▶ [How to complete this task]
The answer must be one number: how many lines in the data below include the string "stage".

▶ [The data]
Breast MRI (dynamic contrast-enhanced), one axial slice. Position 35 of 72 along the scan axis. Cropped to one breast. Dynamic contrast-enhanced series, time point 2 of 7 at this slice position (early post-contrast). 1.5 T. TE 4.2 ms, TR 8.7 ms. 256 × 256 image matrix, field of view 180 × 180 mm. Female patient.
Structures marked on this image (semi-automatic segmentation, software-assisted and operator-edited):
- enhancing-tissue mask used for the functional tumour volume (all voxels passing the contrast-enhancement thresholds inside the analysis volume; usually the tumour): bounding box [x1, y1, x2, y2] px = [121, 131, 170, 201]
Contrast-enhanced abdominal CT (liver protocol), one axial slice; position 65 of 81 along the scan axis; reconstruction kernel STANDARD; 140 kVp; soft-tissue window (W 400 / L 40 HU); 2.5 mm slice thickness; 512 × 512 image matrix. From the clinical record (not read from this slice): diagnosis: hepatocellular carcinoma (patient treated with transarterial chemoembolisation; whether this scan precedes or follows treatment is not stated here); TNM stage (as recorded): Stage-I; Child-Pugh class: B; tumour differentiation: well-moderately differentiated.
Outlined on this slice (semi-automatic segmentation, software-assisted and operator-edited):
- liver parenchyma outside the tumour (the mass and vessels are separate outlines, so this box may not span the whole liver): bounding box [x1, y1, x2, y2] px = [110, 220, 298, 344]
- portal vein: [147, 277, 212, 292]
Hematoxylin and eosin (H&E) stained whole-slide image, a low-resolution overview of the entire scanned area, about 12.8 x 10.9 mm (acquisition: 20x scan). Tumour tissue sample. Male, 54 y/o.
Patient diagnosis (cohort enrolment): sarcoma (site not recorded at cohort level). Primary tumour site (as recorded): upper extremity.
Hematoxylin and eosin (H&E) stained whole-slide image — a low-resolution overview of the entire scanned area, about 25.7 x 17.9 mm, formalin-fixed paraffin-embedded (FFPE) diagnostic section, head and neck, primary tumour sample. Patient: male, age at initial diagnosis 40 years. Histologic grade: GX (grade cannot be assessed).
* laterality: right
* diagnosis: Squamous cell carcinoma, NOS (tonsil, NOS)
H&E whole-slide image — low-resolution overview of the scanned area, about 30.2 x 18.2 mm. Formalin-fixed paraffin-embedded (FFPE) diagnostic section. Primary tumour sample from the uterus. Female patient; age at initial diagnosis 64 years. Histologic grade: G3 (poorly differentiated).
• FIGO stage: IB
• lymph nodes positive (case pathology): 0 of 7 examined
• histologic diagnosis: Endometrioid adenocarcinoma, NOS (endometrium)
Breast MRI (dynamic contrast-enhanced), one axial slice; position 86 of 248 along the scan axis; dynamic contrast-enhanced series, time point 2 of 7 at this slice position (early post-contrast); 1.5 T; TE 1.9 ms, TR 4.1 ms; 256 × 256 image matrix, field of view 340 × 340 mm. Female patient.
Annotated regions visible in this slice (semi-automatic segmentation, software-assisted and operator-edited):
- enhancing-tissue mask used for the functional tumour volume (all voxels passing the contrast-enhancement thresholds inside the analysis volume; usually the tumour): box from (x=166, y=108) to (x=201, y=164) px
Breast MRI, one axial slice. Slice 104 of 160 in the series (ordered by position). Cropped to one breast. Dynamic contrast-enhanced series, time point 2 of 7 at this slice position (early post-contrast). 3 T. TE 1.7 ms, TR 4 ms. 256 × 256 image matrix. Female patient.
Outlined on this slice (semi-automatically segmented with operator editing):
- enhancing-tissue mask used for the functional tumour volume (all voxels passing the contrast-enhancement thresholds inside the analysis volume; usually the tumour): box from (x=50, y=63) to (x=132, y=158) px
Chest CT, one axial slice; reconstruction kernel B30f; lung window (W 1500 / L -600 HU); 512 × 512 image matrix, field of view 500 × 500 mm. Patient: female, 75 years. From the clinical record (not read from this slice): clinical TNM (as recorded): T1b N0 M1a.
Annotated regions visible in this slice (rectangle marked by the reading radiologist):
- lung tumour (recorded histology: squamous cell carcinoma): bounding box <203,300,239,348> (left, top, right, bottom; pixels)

▶ [Solution to this exercise]
2